L'autre versant de cela, c'est d'exiger plus de nos pratiques et de nos jeux. Exiger qu'ils abordent de nouveaux univers (y compris des cultures de l'imaginaire, qui sont bien plus vastes que celles que le jeu de rôle aborde aujourd'hui), qu'ils proposent d'autres expériences de jeu que celles auxquelles nous sommes habitués, vouloir explorer de nouveaux territoires ludiques. Cela suppose de prendre le temps de découvrir de nouveaux jeux, de risquer de s'ennuyer occasionnellement pour trouver des pratiques et des jeux qui nous plaisent plus et de sortir de ce que nous connaissons déjà. Il nous faut nous méfier de notre nostalgie et du ressassement de nos propres « classiques » pour découvrir d'autres continents.

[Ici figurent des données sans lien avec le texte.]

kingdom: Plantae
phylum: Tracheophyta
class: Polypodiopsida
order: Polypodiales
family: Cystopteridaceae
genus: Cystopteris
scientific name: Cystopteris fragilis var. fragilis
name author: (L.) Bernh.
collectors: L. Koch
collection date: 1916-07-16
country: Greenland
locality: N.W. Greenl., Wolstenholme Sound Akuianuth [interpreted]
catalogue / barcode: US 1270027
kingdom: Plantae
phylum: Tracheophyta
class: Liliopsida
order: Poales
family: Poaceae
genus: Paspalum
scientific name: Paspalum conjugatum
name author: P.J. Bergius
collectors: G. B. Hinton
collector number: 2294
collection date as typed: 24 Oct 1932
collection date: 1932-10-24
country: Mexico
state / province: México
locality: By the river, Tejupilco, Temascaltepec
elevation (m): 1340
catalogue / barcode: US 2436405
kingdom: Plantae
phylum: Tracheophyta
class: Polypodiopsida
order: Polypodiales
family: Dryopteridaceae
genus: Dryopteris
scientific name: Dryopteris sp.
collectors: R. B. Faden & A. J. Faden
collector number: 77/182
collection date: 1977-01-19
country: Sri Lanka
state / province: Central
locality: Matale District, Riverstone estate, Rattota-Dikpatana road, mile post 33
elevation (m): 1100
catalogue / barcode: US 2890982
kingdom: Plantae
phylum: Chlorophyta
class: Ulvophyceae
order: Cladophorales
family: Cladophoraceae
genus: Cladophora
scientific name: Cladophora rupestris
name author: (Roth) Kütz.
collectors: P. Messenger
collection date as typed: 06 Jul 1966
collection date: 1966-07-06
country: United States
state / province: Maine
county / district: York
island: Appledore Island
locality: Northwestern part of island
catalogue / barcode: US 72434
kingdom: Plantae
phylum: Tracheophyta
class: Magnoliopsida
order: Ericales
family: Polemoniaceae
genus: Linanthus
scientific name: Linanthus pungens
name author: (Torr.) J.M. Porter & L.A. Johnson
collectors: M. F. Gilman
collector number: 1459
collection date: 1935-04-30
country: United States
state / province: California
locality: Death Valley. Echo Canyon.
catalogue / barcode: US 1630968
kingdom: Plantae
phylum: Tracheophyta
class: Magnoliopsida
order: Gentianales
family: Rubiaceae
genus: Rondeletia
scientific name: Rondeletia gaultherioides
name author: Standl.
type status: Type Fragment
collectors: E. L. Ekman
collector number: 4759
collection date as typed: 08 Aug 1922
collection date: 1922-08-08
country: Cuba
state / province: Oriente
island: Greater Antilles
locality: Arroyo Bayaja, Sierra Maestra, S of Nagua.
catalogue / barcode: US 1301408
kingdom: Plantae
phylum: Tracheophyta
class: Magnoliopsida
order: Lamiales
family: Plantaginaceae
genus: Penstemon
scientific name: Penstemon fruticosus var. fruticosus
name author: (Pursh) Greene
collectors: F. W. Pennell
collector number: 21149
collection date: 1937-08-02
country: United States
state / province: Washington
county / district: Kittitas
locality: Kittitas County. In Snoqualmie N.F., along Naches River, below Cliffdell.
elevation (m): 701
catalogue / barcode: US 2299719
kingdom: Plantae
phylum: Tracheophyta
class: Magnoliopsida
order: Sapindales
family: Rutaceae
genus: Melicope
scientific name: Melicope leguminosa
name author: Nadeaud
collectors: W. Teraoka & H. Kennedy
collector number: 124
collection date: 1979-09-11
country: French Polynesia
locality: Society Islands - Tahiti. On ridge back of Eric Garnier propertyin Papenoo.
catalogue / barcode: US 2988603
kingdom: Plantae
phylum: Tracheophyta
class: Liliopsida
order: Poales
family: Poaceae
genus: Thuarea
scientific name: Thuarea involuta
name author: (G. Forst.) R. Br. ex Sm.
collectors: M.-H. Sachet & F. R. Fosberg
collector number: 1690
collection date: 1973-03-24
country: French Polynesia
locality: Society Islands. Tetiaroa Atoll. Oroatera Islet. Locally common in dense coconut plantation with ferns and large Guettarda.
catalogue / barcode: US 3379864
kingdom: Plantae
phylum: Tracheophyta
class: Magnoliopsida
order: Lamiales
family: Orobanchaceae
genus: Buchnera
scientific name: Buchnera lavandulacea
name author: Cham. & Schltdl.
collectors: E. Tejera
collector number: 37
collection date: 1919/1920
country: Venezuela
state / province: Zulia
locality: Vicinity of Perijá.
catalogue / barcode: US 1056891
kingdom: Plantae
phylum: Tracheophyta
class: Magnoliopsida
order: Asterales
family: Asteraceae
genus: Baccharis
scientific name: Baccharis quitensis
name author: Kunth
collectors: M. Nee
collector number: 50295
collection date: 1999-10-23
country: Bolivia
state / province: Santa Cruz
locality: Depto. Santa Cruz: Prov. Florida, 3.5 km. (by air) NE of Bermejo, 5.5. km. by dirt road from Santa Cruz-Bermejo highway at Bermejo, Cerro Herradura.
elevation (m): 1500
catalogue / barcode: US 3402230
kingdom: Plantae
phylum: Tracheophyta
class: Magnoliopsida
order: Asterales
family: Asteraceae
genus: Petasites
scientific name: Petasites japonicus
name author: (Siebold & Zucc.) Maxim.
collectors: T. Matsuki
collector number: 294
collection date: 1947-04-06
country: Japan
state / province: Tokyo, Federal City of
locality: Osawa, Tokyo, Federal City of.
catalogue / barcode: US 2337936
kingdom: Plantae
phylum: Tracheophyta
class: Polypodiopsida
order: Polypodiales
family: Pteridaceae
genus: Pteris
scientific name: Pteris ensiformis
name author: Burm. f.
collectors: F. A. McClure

Le jeu vidéo, né à peu près en même temps que le jeu de rôle et aux publics proches, a su prendre ce tournant il y a un moment, et offrir des jeux et des expériences ludiques nouvelles, audacieuses et s'affirmer comme un loisir et un média à part entière (sans que ça inquiète le moins du monde celles qui existaient déjà). Certes il lui reste du chemin pour atteindre la profondeur du cinéma ou de la littérature, mais il est en bonne voie de les rejoindre.
Le jeu de rôle, me semble-t-il, a beaucoup plus de mal à faire ce tournant. Bien sûr, la comparaison est fausse, le jeu vidéo est d'une taille infiniment plus grande que le jeu de rôle (à la fois en termes de nombre de pratiquants et de taille de marché économique). Mais la taille modeste de notre communauté ne devrait pas nous empêcher d'être fiers d'être rôlistes et exigeant envers nos pratiques. Cette comparaison devrait au moins nous inviter à réfléchir au problème.
Ma petite théorie pour la France est que nous ne nous sommes toujours pas remis de la crise du milieu des années 1990 et la mauvaise image donnée par Mireille Dumas et consorts. Bien que cette crise ait disparu, nous avons intégré l'envie de paraître inoffensifs, de ne pas faire de vagues, de limiter le jeu de rôle à un divertissement d'ado sans conséquences. Nous avons intégré la critique qui a failli nous détruire.
Je crois que nous méritons mieux, je crois que le jeu de rôle mérite mieux.
Au plaisir de vous lire. Je me doute bien que le sujet est sensible, je compte sur chacun pour conserver une lecture charitable des autres.